A disputa por recursos orçamentários e protagonismo no governo acirrou a divisão entre militares e civis na Esplanada dos Ministérios. A queda de braço entre os grupos, que antes era restrita a discordâncias de bastidor, tornou-se pública nas últimas semanas e tem potencial de se agravar até o final do ano. O embate ocorre tanto em torno do remanejamento de verbas federais como por causa de opiniões distintas sobre políticas de enfrentamento à atual recessão econômica. O antagonismo chegou até mesmo ao grupo de WhatsApp da equipe ministerial, formado pelos 23 auxiliares presidenciais e criado no início do governo para a discussão de pautas prioritárias.

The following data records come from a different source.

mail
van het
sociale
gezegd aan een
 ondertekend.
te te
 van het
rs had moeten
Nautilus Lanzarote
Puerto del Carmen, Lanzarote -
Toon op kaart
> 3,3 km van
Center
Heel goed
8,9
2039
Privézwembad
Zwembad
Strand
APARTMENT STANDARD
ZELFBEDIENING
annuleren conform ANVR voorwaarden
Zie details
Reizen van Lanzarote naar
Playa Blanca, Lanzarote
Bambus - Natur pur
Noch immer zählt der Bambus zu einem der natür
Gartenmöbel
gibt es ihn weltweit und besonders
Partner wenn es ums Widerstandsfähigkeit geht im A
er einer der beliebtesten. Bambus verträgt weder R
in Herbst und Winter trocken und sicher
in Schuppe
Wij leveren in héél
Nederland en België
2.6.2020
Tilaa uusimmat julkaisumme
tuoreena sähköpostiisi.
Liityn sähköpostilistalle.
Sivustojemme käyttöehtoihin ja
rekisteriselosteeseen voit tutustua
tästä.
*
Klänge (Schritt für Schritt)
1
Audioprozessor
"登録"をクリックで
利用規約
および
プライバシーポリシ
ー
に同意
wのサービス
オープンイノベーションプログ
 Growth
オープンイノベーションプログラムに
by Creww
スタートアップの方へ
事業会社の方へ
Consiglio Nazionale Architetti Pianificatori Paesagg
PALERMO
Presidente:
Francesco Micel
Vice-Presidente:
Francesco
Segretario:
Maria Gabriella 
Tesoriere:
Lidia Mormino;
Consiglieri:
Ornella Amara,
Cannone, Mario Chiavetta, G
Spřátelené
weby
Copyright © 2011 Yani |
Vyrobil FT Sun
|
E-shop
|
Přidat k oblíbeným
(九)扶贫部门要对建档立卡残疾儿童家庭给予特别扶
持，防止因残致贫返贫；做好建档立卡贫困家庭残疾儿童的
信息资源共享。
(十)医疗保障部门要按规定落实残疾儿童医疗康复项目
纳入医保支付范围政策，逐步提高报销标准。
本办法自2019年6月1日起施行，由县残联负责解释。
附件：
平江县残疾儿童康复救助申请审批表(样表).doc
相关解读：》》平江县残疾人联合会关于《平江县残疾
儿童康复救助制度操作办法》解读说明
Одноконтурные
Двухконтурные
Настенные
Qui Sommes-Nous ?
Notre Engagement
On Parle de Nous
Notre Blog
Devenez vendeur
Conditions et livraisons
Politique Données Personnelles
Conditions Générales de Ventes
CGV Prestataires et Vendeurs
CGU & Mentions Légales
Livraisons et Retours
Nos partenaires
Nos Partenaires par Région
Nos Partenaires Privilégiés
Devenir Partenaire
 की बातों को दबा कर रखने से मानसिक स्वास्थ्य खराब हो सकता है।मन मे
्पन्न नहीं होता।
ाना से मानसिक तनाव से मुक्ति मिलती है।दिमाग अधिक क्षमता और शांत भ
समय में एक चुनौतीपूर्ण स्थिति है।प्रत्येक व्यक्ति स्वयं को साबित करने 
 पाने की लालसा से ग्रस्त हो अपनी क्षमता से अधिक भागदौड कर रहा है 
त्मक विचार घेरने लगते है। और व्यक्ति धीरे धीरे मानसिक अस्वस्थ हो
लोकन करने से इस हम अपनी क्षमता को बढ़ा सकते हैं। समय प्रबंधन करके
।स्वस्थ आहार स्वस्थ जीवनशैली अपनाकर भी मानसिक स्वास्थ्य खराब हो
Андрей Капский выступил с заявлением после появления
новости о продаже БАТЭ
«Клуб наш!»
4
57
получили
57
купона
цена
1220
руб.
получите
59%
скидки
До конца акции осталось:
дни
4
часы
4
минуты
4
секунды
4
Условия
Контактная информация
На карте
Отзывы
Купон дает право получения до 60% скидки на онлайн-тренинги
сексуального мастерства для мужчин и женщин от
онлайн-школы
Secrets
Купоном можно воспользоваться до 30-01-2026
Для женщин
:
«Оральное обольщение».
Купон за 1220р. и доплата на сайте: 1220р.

                                       

                                       


Segundo relatos feitos à reportagem, militares e civis têm reforçado, no aplicativo de mensagens, o compartilhamento de notícias que reafirmem as suas bandeiras ideológicas. Por um lado, os civis, a maior parte deles afinada ao ministro Paulo Guedes (Economia), defendem a preservação do teto de gastos e o ajuste fiscal, seguindo o ideário liberal. Os militares, por sua vez, pregam a necessidade de induzir a atividade econômica e aumentar os investimentos públicos, em uma linha desenvolvimentista. Com a previsão para o ano que vem de R$ 92 bilhões para gastos não carimbados, a expectativa entre assessores presidenciais é de que a proposta orçamentária para 2021 estimule novos choques.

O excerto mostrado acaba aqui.